» **Aim of the task**:
Return, word for word, only the lines of the data below that lie between the line with "Steps: view, separate" and the line with "2) View: 3d", those two lines included.

» **Dataset records**:

-- Opening Marker --

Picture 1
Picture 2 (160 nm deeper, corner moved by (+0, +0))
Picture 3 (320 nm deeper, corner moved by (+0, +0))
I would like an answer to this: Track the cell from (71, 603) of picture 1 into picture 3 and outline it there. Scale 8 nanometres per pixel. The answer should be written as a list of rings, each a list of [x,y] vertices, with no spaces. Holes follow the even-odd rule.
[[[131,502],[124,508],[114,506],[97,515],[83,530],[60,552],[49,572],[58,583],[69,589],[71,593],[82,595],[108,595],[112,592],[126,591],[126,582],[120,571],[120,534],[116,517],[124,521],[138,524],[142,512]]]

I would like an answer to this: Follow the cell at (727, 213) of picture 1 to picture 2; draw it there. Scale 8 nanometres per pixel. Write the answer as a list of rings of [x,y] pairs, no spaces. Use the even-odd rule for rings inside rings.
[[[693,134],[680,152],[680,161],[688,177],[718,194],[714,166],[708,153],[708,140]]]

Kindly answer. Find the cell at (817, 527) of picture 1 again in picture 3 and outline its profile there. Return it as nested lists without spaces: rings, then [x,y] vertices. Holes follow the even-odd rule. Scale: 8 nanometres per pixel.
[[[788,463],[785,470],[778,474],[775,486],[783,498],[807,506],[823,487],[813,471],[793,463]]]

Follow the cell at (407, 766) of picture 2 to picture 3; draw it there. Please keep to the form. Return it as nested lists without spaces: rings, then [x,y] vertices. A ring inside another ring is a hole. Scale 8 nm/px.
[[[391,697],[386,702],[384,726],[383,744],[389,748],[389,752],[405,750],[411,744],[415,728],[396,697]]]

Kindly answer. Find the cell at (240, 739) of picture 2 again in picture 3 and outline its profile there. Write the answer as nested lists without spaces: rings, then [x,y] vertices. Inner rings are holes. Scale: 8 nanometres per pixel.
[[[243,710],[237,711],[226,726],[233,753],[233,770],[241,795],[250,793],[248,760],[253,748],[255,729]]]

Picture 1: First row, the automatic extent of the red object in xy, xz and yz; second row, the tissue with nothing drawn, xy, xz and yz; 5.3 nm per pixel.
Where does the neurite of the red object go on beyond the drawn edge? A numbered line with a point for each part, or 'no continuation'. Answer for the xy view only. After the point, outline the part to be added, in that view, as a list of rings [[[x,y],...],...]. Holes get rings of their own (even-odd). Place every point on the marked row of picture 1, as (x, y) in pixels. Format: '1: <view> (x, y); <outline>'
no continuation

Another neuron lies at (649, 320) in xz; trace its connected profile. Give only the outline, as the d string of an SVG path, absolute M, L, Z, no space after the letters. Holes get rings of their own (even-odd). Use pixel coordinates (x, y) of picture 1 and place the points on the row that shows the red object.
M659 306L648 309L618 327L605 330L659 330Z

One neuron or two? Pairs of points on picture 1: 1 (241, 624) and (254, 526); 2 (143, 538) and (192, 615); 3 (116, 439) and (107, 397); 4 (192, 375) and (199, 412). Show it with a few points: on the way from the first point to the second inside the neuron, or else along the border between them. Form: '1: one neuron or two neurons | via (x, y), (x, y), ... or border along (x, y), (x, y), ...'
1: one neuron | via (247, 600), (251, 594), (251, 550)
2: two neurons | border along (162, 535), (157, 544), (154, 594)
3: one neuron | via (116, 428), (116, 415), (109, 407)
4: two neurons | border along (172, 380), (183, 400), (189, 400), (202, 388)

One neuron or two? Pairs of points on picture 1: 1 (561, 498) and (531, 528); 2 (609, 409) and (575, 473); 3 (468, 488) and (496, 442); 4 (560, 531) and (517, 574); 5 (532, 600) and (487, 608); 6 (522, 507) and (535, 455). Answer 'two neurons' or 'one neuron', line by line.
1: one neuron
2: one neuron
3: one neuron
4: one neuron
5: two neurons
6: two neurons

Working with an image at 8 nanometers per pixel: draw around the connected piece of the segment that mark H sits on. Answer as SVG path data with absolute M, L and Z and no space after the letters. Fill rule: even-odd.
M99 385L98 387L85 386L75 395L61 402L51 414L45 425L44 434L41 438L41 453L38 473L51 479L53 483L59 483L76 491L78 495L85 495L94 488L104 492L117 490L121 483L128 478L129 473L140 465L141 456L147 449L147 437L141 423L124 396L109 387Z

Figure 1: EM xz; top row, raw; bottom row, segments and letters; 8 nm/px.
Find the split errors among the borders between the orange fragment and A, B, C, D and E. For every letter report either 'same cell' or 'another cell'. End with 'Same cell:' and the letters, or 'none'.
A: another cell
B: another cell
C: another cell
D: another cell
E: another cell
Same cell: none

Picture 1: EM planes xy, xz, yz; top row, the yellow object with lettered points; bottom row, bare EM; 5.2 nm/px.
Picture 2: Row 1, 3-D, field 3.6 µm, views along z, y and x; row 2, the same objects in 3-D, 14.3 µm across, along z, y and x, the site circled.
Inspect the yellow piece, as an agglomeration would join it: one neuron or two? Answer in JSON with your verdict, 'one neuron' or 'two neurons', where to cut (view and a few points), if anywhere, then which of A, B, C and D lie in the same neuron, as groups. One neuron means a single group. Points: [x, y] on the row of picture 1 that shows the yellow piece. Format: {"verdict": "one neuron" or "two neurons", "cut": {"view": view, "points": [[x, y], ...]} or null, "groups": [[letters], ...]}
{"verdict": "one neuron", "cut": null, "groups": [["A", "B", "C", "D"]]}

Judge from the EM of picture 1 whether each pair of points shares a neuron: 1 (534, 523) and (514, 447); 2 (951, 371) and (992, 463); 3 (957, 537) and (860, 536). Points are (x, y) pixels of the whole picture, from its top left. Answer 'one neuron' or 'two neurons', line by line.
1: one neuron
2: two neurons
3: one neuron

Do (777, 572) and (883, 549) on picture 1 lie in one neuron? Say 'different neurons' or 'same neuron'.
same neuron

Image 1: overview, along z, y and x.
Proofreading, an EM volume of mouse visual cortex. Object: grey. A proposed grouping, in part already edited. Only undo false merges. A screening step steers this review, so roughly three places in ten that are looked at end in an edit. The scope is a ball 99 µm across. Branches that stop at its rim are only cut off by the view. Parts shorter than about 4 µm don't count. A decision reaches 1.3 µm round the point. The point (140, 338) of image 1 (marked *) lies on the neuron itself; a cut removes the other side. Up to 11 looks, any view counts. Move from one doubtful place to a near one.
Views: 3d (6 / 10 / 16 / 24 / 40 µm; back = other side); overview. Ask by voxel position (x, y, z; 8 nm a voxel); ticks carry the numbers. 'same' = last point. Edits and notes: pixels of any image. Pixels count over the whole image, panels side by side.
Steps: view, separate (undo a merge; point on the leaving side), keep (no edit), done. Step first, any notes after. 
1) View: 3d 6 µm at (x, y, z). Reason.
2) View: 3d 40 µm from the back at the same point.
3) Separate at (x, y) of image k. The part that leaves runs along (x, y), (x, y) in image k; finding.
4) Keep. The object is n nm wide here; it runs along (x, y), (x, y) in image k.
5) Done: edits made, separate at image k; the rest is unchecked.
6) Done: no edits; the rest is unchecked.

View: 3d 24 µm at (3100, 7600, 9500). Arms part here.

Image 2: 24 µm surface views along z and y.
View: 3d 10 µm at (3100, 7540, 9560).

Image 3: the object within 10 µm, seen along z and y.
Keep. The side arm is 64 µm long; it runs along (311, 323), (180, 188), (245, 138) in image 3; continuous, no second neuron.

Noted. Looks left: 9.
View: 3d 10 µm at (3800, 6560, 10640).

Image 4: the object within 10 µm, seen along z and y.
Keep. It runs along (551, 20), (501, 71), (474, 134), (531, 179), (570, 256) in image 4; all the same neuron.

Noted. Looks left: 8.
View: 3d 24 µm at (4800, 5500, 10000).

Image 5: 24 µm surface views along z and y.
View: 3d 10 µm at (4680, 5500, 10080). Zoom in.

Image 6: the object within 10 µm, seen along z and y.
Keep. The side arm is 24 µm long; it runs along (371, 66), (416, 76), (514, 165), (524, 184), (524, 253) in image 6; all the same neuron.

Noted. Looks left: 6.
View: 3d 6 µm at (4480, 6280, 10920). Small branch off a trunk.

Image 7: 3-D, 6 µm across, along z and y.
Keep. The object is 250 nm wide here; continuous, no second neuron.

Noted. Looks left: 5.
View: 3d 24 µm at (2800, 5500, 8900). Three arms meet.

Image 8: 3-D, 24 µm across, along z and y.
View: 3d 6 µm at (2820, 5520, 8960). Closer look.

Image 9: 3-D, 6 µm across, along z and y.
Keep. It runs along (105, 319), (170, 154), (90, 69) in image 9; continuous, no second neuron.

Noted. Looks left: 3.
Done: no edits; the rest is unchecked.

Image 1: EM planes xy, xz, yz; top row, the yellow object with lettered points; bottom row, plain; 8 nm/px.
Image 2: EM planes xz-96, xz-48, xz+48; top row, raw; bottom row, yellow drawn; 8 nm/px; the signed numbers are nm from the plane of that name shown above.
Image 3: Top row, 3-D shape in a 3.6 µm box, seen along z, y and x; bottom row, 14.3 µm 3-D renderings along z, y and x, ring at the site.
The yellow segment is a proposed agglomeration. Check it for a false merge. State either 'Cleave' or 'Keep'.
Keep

-- Closing Marker --

» **Written answer**:
Steps: view, separate (undo a merge; point on the leaving side), keep (no edit), done. Step first, any notes after. 
1) View: 3d 6 µm at (x, y, z). Reason.
2) View: 3d 40 µm from the back at the same point.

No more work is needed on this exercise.